Halfway through the box, I found a folded old pamphlet printed in blue and white. It was printed by the Canadian government and I must have picked it up at some point when I was living in Gaspé City. It reads "Se préparer à l'entrevue" (translation: Preparing one's self for an interview). I haven't finished reading it yet but it is chock-full of tips to increase your chances of success with those friendly folks in H.R.
The reason this pamphlet could be my saving grace is because I have a job interview today @ 10:15 AM. It's for the National Bank of Canada, a monolith that gainfully employs over 17,000 of my fellow Canadians. Being one of the largest banks in Canada, getting fat and happy from all those $1 Interac fees and that legalized theft (usury, ie. interest), I'm sure that the NatBank will be able to pay me handsomely (assuming I actually get the job).

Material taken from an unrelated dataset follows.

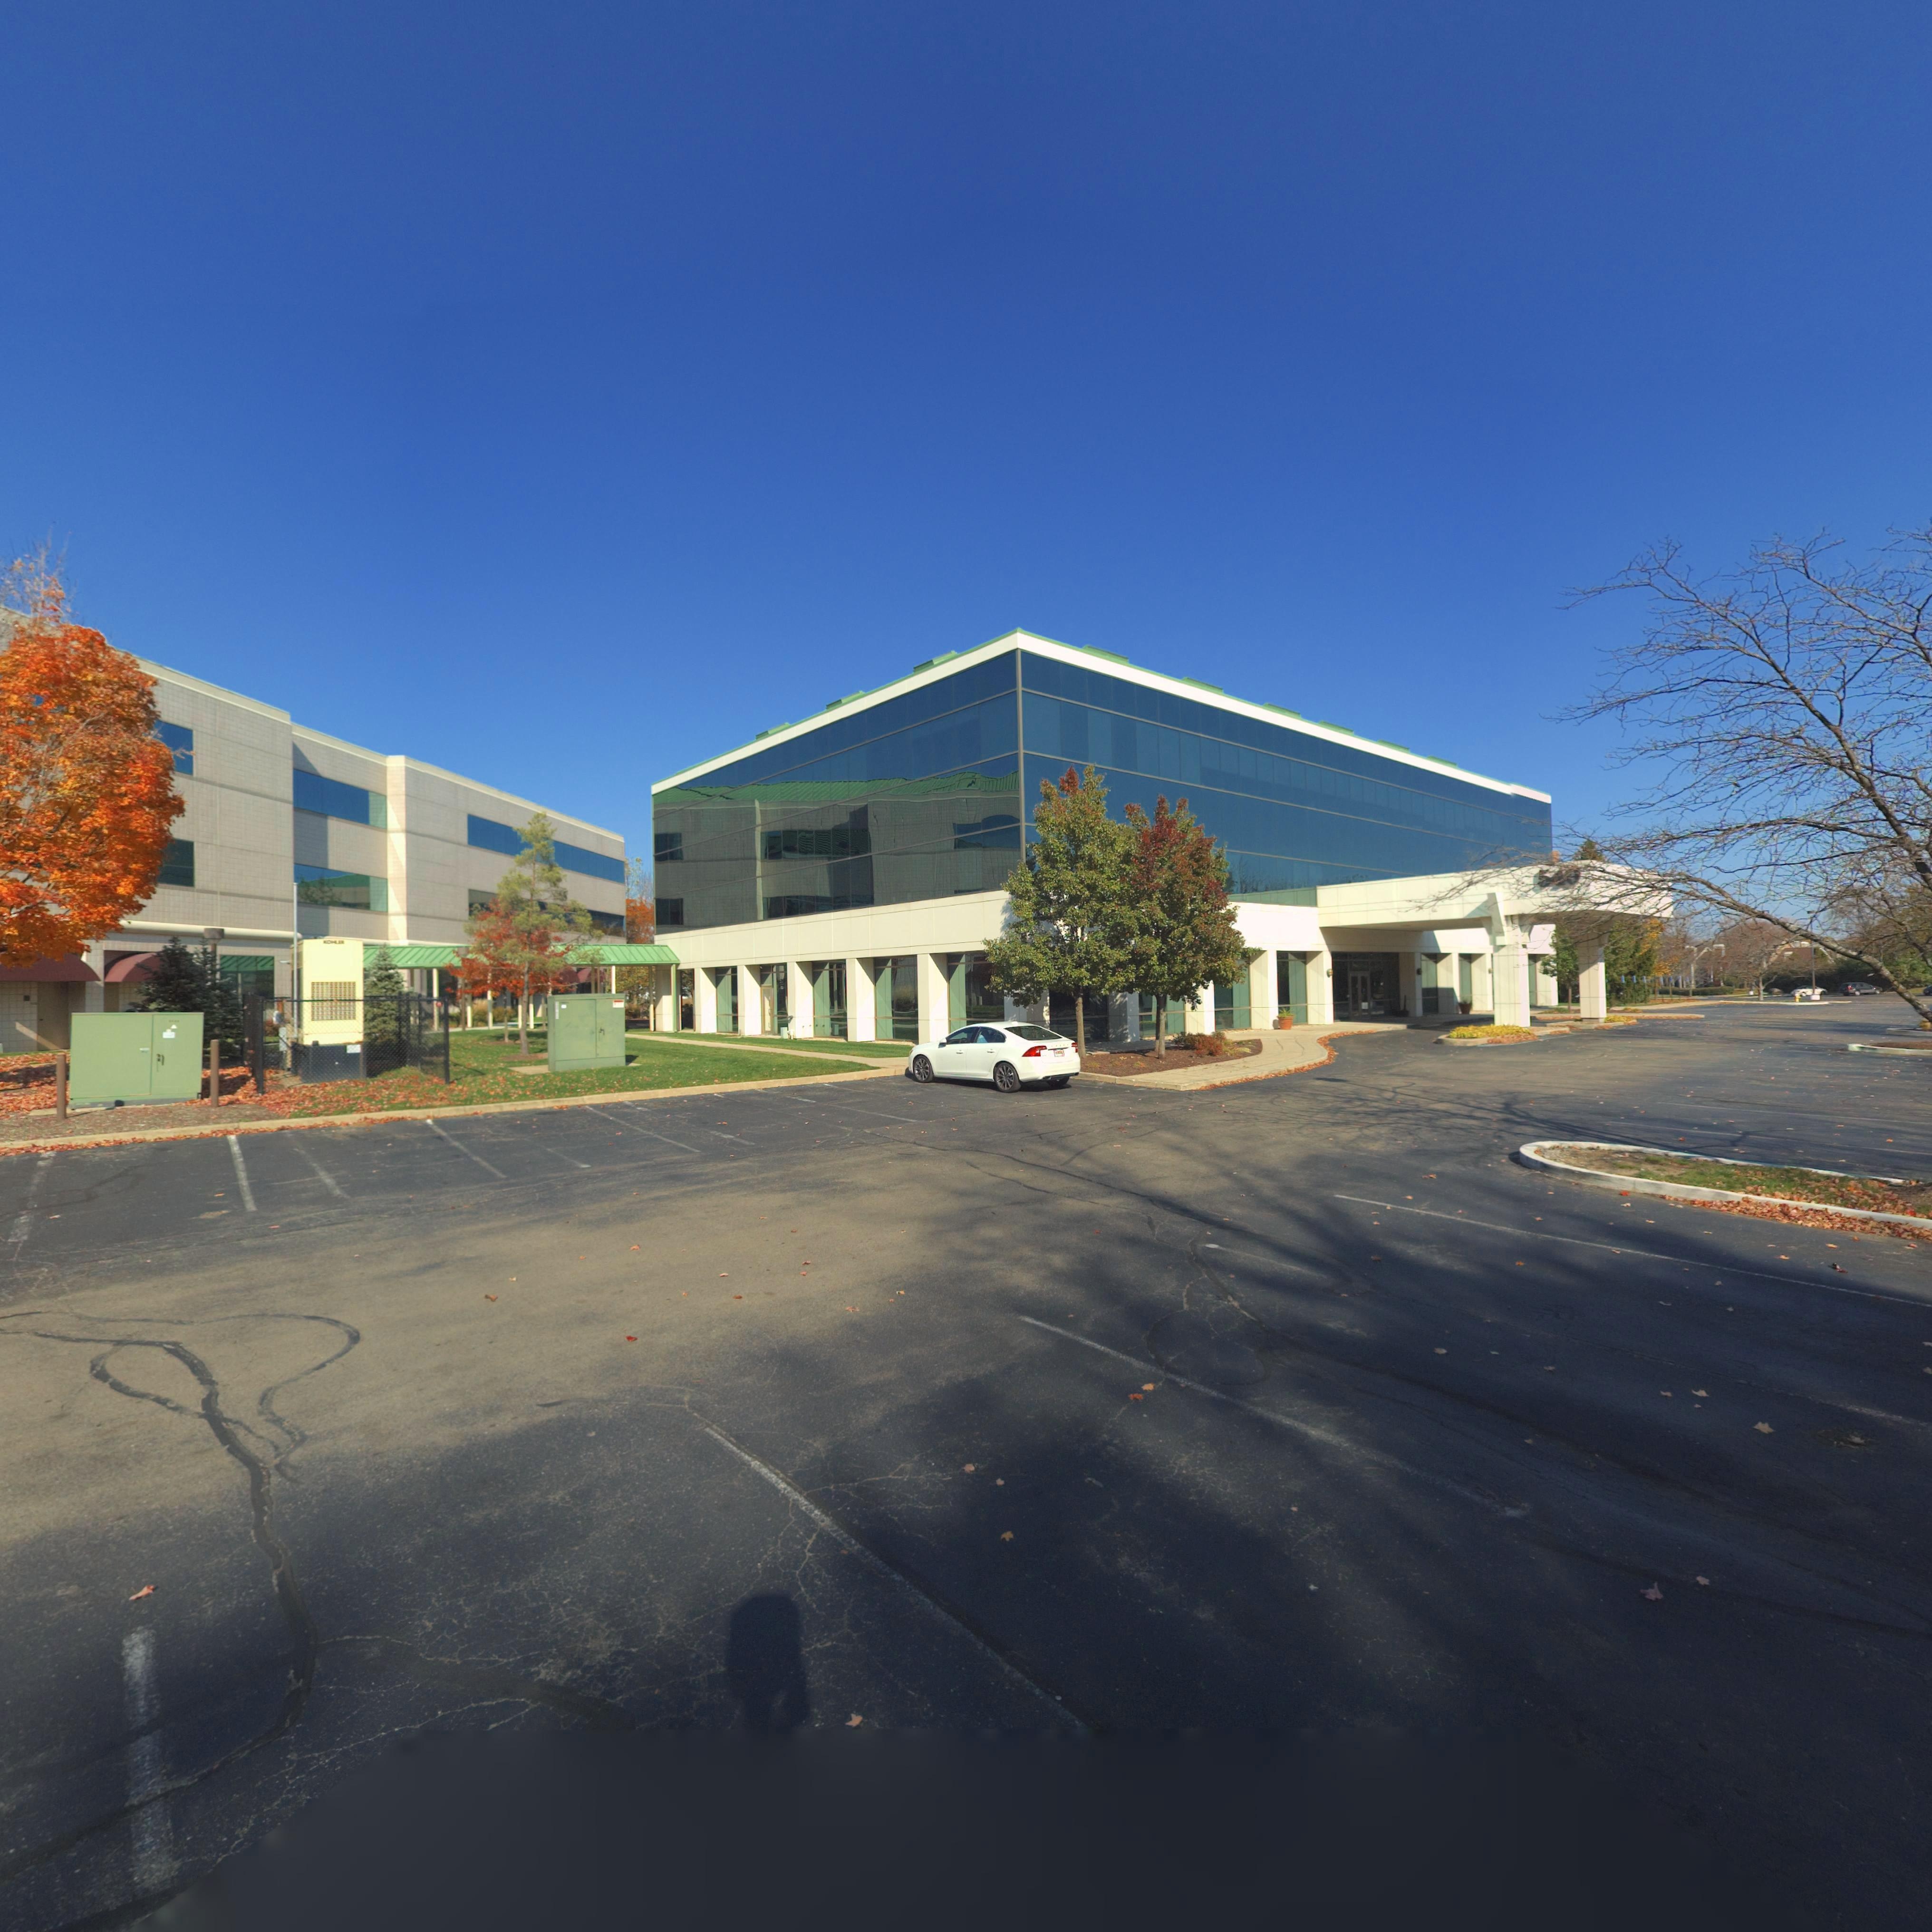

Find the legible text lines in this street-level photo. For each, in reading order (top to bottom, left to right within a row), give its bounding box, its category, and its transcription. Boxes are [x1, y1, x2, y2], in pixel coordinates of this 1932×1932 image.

[1538, 868, 1579, 888] StreetNumber: 540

Dear reader, I'm sorry that I'm sleeping with the enemy (capitalists). Then again, Fidel Castro hasn't offered to put me through University and I'm not holding my breath. If I am to pay my outstanding debts in a timely fashion, I have to work somewhere. Not to place blame anywhere, but if you guys would just click that "Paypal Donate" button once in awhile, maybe I wouldn't have to resort to such vile tactics as working the phones for a bank.
Let's just agree to disagree. Or better yet, let me get this job and make some money so I can go back to Concordia in the Fall and make something of myself (Journalism or Political Science, depending on the sagacity of the Journ. dept.). Until then, I am your friend and compatriot in the battle versus gingivitis. (Vote NDP in 2004!)